▶ **TEXTE À LIRE**:
___

La cession de créance (articles 1321 à 1326 du code civil)

La cession de créance

Ce mécanisme est très utilisé, notamment dans le droit des affaires. La cession de créance est une opération juridique par laquelle, le cédant, transfère à un cessionnaire sa créance contre son débiteur, appelé débiteur cédé. La cession de créance peut avoir pour objectif l’extinction d’une dette et constituer un moyen de paiement. Le plus souvent, la cession de créance est envisagée dans le cas d’un débiteur qui cède à son créancier en guise de paiement une créance qu’il a lui-même contre une troisième personne.

___

▶ **SECTION DES DONNÉES**:
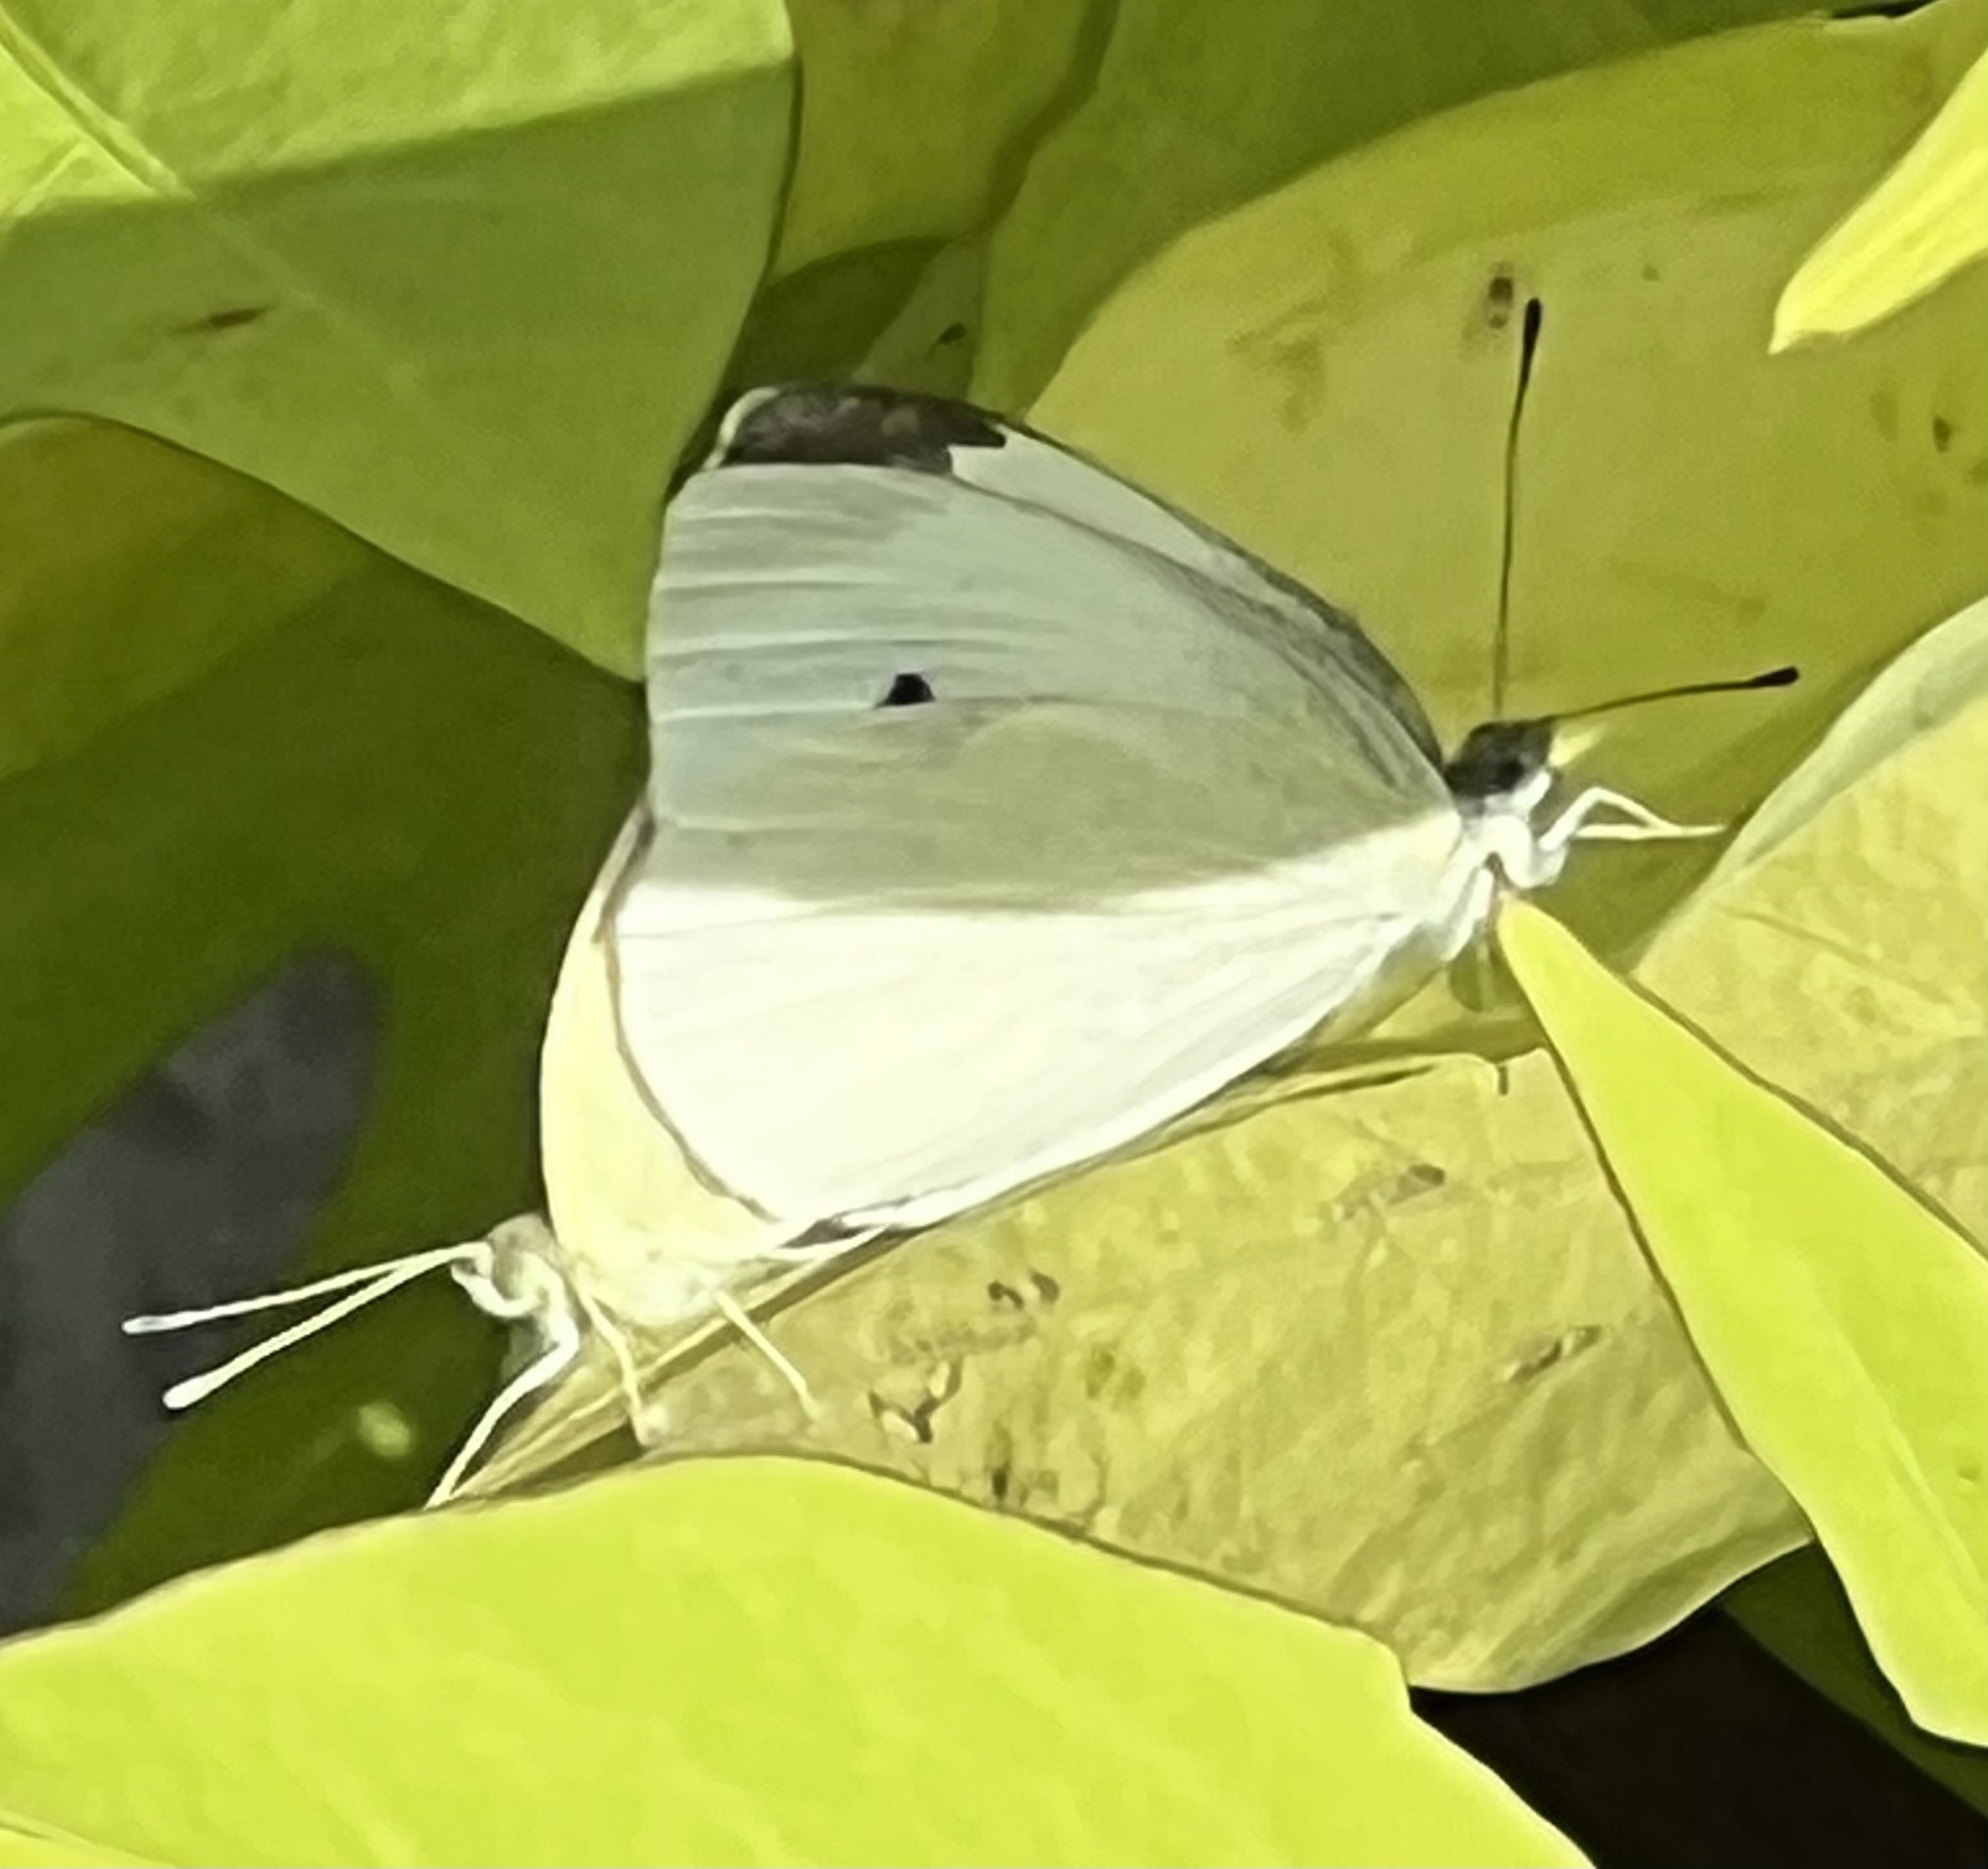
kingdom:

___

▶ **CONSIGNES**:
Recopiez à l'identique le passage du texte sur la cession de créance qui commence aux mots « La cession de créance (articles » et s'arrête après « une troisième personne. ».

▶ **RÉSULTAT DE TÂCHE**:
La cession de créance (articles 1321 à 1326 du code civil)

La cession de créance

Ce mécanisme est très utilisé, notamment dans le droit des affaires. La cession de créance est une opération juridique par laquelle, le cédant, transfère à un cessionnaire sa créance contre son débiteur, appelé débiteur cédé. La cession de créance peut avoir pour objectif l’extinction d’une dette et constituer un moyen de paiement. Le plus souvent, la cession de créance est envisagée dans le cas d’un débiteur qui cède à son créancier en guise de paiement une créance qu’il a lui-même contre une troisième personne.